- WORK INSTRUCTIONS -
a) Answer these questions about the smoker forum thread, marking each answer (i), (ii) or (iii):
(i) What price is asked for the used Smokin-It 3D?
(ii) What type of controller does the 3D have, according to the post that calls the SM066's controller digital?
(iii) What is the coldest ambient temperature in which dls1 has used a Cookshack smoker?
b) Carry on the smoker forum thread from the point where it stops.

- SELECTED TEXT -
# Used Smokin-It 3D or used Cookshack AmeriQue SM066



## Slvrsurfer (Jun 11, 2019)

Hey everyone, I've came across a used Smokin-It 3D made in 2015 with a cover as well as a used Cookshack AmeriQue SM066 from 2016 with a cover and stainless steel racks.  I can get the Smokin-It for $500 and the Cookshack for $600.  Both of these look like great buys, but I'm torn between the two.  Any suggestions on what I should go for?

Really interested the ease of use features, but since they are both used, longevity and cost of repairs also comes into play.


----------



## SecondHandSmoker (Jun 11, 2019)

Both are excellent electric smokers.  If I had $1,100 bucks laying around, I'd buy both!


----------



## oldsmokerdude (Jun 11, 2019)

I have a Smokin' It 2 and absolutely love it. Had it for years, kept outdoors (under a cover) and have never had an issue. That said, I think the CookShack's are built a bit better and would go for that. However, you can't go wrong with either one.


----------



## Lonzinomaker (Jun 11, 2019)

I believe the SM066 has a digital controller, but is not a PID controller like the 3D is. And I think the 3D possibly has a higher wattage heating element.
Be sure to check the probes on the Cookshack. They have some problems with the plugs for the probes (check out their forum).


----------



## dls1 (Jun 11, 2019)

Slvrsurfer,

Sounds like you've got a couple good opportunities to pick up a quality smoker at a good price. Current prices new for each unit with a cover are around $2K for the Cookshack, and $1K for the Smokin-It. 

First, I don't know much about the Smokin-It line except that everything I have heard has been very favorable.

On the other hand, I've had a Cookshack smoker for 18-19 years though not an SM 066. The entire time I've had it it's been outside, under cover, on a large deck off of the kitchen of our house in the Chicago area and it's never failed to operate perfectly. The coldest ambient temperature I've ever used it in was -27F, and the hottest was +105F. In each case, and everything else in between, it's never missed a beat.

(Saved data entries)
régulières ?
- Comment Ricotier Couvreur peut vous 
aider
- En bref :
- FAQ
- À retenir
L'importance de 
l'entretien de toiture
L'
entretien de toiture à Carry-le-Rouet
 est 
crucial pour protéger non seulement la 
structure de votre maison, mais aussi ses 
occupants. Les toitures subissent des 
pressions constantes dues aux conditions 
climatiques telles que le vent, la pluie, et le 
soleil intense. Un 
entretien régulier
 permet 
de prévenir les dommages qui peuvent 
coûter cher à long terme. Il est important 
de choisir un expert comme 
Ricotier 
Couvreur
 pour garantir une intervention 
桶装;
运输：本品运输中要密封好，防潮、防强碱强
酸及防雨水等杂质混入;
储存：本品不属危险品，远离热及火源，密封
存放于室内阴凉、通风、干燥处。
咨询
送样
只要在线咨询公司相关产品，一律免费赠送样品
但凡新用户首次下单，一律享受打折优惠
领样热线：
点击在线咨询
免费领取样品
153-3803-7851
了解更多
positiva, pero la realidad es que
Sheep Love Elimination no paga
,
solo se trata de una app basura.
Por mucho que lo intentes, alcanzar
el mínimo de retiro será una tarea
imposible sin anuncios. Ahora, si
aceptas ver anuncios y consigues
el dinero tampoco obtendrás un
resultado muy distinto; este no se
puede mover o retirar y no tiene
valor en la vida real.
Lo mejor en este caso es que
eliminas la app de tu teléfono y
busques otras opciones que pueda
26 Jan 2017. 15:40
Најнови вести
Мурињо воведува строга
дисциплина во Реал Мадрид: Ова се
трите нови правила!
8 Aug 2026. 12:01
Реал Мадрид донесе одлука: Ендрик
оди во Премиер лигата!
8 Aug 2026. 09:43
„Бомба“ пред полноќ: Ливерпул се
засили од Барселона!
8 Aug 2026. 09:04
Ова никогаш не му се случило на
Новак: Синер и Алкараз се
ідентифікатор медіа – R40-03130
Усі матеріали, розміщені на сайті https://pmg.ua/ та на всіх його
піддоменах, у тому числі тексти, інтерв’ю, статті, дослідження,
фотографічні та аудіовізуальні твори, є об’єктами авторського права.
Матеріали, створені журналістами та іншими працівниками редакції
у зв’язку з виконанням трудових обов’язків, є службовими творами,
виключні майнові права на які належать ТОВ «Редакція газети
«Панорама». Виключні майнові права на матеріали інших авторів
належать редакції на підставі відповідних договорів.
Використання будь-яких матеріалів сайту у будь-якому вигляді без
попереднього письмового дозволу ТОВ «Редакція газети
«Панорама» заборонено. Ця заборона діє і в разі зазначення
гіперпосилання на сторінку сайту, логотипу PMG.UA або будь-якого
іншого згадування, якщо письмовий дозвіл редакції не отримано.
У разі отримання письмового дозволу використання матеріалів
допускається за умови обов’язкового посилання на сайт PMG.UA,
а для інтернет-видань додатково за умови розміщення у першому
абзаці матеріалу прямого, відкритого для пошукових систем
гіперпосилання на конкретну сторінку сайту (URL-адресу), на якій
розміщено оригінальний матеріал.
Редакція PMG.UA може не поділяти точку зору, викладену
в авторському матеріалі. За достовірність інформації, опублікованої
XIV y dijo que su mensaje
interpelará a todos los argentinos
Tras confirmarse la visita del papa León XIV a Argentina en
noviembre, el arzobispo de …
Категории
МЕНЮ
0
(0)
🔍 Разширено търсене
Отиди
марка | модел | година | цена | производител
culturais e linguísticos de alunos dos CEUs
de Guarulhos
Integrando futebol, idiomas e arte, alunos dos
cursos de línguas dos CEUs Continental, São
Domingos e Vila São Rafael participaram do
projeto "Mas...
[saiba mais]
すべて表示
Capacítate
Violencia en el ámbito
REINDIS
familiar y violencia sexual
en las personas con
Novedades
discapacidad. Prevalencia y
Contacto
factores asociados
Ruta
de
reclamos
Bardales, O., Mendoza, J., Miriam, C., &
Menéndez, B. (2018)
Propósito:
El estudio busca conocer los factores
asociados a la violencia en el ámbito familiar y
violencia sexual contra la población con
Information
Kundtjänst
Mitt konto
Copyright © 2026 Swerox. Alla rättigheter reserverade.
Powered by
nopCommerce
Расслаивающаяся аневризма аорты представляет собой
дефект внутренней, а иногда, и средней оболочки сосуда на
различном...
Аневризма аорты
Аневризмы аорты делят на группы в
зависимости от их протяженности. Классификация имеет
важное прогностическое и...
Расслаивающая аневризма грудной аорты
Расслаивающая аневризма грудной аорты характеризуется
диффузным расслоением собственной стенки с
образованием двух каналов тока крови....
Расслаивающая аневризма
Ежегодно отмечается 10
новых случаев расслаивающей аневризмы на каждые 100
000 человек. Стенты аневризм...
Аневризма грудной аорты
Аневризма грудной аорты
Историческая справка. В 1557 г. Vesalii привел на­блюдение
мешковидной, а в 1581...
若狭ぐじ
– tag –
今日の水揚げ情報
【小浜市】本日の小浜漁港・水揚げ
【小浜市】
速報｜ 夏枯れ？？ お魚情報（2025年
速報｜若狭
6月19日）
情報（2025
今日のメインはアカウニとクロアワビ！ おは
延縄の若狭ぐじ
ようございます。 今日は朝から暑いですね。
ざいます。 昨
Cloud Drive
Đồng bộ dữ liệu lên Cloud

- LIST OF ANSWERS -
a)
(i) $500
(ii) A PID controller
(iii) -27F

b)
The only expenses I've had during my ownership was a new wood box and a set of racks about 10 years ago. No repair expenses whatsoever.

Personally, if the SM 066 was relatively clean, and operated as it should, I'd be picking it up this afternoon if it were a bit more convenient than Orange Co., CA.

Good luck with whatever you choose.


----------



## tallbm (Jun 11, 2019)

I'd go smoking it 3D due to having a PID controller so it will hold temp very tightly and if the controller dies you should be able to more easily replace it with another pid since it is already wired up to use one!


----------



## SecondHandSmoker (Jun 11, 2019)

tallbm said:


> I'd go smoking it 3D due to having a PID controller so it will hold temp very tightly and if the controller dies you should be able to more easily replace it with another pid since it is already wired up to use one!



Those two points are why I would lean toward the 3D as well.  Plus, save a 100 bucks for meat.


----------



## Slvrsurfer (Jun 11, 2019)

thanks for your input guys!  I'm going with the smokin-it 3D.  The PID controller was the thing that did it for me.


----------



## SecondHandSmoker (Jun 11, 2019)

You'll be pleased with your decision.
I know when I was looking at electrics, I had my heart set on a 3D Wifi. 
However, I couldn't get past the WAF. 
She felt it was too much $$$ to spend on something that, at the time, she thought would be used once or twice a year. 
Was she ever wrong.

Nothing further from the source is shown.